Here are the steps for this recipe:

  1. Suppose we want to track the frequency of words in text; the standard library comes to our rescue and provides us with a very good way to track counts and frequencies, which is through the dedicated collections.Counter object.
  2. The collections.Counter object not only keeps track of frequencies, but provides some dedicated methods to retrieve the most common entries, entries that appear at last once and quickly count any iterable.
  3. Any iterable you provide to the Counter is "counted" for its frequency of values:
>>> txt = "This is a vast world you can't traverse world in a day"
>>>
>>> from collections import Counter
>>> counts = Counter(txt.split())
  1. The result would be exactly what we expect, a dictionary with the frequencies of the words in our phrase:
Counter({'a': 2, 'world': 2, "can't": 1, 'day': 1, 'traverse': 1, 
         'is': 1, 'vast': 1, 'in': 1, 'you': 1, 'This': 1})
  1. Then, we can easily query for the most frequent words:
>>> counts.most_common(2)
[('world', 2), ('a', 2)]

 

  1. Get the frequency of a specific word:
>>> counts['world']
2

Or, get back the total number of occurrences:

>>> sum(counts.values())
12
  1. And we can even apply some set operations on counters, such as joining them, subtracting them, or checking for intersections:
>>> Counter(["hello", "world"]) + Counter(["hello", "you"])
Counter({'hello': 2, 'you': 1, 'world': 1})
>>> Counter(["hello", "world"]) & Counter(["hello", "you"])
Counter({'hello': 1})

How it works...

Our counting code relies on the fact that Counter is just a special kind of dictionary, and that dictionaries can be built by providing an iterable. Each entry in the iterable will be added to the dictionary.

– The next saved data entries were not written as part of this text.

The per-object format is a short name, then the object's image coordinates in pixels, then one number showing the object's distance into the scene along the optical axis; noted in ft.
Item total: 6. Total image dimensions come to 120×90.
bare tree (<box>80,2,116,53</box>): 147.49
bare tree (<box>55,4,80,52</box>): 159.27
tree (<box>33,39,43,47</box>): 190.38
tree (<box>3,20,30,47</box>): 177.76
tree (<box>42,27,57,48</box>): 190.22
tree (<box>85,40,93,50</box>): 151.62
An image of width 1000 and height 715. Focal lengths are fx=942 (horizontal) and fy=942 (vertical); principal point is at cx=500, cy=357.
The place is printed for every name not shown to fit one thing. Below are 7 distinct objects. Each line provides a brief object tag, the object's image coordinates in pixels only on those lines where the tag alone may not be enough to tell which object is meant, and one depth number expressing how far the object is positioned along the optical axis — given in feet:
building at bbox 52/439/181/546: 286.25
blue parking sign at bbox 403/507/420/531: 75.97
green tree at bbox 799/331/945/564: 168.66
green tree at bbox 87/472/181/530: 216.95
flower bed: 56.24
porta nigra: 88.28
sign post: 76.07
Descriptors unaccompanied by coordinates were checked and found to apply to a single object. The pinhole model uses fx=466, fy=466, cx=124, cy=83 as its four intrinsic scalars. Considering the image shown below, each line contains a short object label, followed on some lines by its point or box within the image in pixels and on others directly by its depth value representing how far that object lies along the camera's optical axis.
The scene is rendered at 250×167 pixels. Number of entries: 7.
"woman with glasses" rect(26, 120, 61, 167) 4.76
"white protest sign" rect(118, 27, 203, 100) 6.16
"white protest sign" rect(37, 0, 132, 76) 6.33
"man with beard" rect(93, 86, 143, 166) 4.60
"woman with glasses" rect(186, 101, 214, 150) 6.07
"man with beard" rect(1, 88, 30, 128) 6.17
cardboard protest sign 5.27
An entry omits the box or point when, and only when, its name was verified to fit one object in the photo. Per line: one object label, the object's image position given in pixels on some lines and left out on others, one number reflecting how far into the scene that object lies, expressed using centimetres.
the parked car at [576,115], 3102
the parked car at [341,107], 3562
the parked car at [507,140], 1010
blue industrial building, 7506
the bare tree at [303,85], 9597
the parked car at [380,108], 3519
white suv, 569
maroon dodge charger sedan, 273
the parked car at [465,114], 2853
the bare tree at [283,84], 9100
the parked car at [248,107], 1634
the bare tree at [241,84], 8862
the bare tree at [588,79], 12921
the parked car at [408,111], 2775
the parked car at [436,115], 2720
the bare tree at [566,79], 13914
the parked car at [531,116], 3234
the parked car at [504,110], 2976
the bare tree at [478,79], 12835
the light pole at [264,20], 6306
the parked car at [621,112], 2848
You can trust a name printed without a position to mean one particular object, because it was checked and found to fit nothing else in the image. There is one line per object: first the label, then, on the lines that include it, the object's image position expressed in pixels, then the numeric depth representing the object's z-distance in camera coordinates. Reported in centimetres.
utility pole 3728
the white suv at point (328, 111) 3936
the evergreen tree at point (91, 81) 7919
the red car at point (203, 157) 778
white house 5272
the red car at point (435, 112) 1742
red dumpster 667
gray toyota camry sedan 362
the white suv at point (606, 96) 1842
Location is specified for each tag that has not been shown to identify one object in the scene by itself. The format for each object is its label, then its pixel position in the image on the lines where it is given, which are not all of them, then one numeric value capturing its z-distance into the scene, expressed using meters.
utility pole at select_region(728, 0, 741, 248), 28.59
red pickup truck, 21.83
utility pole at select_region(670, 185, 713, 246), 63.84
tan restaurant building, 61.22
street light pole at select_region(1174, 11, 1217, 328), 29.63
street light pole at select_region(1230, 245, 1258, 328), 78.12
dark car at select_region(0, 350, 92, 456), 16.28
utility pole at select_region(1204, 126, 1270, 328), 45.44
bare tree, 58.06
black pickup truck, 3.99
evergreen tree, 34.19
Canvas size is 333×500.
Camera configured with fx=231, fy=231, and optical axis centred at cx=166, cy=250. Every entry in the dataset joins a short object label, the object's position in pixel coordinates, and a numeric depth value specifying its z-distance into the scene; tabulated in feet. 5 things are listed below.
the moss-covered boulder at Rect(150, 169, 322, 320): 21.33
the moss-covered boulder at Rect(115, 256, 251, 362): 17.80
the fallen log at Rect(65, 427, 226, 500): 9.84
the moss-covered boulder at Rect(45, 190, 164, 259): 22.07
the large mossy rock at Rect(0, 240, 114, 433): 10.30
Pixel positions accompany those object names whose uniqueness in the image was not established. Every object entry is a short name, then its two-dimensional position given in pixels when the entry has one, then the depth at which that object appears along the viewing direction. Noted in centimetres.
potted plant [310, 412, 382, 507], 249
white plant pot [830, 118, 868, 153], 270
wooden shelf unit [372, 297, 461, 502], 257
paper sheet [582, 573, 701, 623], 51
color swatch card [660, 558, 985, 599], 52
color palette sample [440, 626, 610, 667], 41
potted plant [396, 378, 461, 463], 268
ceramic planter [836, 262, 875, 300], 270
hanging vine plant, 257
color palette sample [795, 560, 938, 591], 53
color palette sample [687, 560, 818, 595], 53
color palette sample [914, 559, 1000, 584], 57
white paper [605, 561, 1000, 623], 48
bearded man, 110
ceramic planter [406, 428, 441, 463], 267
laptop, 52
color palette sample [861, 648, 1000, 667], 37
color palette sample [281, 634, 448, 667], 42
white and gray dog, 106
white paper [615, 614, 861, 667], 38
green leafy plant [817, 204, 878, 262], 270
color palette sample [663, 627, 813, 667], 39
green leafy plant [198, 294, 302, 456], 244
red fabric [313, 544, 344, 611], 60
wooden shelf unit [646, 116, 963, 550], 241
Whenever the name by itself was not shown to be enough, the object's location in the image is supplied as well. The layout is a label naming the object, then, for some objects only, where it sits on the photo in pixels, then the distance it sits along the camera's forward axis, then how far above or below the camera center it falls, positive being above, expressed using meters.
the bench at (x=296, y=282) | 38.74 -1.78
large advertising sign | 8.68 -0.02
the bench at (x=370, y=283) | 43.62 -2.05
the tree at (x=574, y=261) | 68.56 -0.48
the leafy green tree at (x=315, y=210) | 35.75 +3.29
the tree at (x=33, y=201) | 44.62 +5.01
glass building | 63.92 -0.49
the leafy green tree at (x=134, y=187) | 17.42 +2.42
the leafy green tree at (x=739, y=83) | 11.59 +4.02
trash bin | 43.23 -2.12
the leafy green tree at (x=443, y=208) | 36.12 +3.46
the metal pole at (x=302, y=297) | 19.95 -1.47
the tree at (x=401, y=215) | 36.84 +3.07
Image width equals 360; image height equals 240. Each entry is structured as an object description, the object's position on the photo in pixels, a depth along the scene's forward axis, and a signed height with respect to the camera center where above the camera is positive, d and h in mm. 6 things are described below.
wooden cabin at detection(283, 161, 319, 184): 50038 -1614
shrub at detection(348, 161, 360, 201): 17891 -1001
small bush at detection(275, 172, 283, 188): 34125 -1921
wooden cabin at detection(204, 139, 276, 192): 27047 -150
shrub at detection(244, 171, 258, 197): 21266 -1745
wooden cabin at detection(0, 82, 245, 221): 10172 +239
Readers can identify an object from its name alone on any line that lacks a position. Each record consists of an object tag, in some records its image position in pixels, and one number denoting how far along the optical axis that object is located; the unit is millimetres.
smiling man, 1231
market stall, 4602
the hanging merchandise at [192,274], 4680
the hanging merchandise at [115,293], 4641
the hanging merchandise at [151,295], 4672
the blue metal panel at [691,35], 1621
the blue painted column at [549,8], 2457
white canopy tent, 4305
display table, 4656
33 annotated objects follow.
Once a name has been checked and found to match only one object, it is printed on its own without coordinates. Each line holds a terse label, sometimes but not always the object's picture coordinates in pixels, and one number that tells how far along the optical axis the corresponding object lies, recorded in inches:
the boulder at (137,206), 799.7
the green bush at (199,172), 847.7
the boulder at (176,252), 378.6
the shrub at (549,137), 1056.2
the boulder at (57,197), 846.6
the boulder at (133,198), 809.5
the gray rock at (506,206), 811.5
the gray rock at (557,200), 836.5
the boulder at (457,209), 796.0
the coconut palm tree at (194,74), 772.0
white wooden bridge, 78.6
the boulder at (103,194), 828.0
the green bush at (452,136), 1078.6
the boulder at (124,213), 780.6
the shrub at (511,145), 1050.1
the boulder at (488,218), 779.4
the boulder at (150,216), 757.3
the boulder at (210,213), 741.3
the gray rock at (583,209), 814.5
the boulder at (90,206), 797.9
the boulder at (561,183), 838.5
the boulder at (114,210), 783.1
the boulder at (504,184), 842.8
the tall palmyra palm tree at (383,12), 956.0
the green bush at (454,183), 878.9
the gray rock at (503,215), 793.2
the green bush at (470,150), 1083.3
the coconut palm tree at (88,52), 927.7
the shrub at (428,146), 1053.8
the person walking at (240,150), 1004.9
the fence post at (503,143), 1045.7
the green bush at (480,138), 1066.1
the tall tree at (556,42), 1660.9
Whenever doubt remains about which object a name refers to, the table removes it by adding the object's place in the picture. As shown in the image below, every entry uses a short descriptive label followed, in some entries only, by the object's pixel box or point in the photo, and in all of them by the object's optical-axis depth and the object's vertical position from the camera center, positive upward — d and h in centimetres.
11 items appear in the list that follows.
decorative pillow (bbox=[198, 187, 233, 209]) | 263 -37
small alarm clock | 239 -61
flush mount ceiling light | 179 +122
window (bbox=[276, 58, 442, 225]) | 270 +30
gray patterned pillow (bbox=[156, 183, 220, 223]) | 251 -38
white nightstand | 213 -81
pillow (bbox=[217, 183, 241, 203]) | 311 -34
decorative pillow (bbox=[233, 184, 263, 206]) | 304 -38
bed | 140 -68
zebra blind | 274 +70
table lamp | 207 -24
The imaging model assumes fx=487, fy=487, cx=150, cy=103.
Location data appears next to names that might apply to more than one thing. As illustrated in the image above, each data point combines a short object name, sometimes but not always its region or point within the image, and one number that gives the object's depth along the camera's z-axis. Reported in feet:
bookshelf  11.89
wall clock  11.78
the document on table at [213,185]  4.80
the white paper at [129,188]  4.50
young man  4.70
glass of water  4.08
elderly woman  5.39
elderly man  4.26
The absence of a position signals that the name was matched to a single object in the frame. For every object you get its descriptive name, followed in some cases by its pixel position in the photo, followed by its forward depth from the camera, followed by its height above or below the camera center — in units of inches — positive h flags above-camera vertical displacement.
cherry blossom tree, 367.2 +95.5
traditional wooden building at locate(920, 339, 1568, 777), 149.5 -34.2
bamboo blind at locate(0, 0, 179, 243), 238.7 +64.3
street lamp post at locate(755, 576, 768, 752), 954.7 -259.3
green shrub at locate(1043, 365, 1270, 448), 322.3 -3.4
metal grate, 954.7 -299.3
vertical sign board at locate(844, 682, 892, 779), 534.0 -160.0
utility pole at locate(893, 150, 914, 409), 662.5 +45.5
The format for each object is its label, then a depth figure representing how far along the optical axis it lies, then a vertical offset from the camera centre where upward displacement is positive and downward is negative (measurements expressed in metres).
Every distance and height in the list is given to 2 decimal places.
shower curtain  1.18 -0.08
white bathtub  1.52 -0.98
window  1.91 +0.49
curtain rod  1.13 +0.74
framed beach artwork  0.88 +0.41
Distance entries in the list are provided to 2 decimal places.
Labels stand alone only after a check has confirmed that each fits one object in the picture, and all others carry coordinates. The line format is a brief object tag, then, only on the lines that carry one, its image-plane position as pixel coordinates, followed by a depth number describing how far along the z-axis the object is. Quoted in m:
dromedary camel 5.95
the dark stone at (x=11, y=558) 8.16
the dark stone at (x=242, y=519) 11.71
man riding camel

In the case of a counter, adding an element means incrementing its count; for every "word" in our list, we add that word multiple times (one every time it appears in the list), so its value in the Counter continues to get incremented every time the word is encountered.

There's more...

Relying on Counter is actually not the only way to track frequencies; we already know that Counter is a special kind of dictionary, so reproducing the Counter behavior should be quite straightforward.

Probably every one of us came up with a dictionary in this form:

counts = dict(hello=0, world=0, nice=0, day=0)

 

Whenever we face a new occurrence of hello, world, nice, or day, we increment the associated value in the dictionary and call it a day:

for word in 'hello world this is a very nice day'.split():
    if word in counts:
        counts[word] += 1

By relying on dict.get, we can also easily adapt it to count any word, not just those we could foresee:

for word in 'hello world this is a very nice day'.split():
    counts[word] = counts.get(word, 0) + 1

But the standard library actually provides a very flexible tool that we can use to improve this code even further, collections.defaultdict.

defaultdict is a plain dictionary that won't throw KeyError for any missing value, but will call a function we can provide to generate the missing value.

So, something such as defaultdict(int) will create a dictionary that provides 0 for any key that it doesn't have, which is very convenient for our counting purpose:

from collections import defaultdict

counts = defaultdict(int)
for word in 'hello world this is a very nice day'.split():
    counts[word] += 1

The result will be exactly what we expect:

defaultdict(<class 'int'>, {'day': 1, 'is': 1, 'a': 1, 'very': 1, 'world': 1, 'this': 1, 'nice': 1, 'hello': 1})

As for each word, the first time we face it, we will call int to get the starting value and then add 1 to it. As int gives 0 when called without any argument, that achieves what we want.

While this roughly solves our problem, it's far from being a complete solution for counting—we track frequencies, but on everything else, we are on our own. What if we want to know the most frequent entry in our bag of words?

The convenience of Counter is based on the set of additional features specialized for counting that it provides; it's not just a dictionary with a default numeric value, it's a class specialized in keeping track of frequencies and providing convenient ways to access them.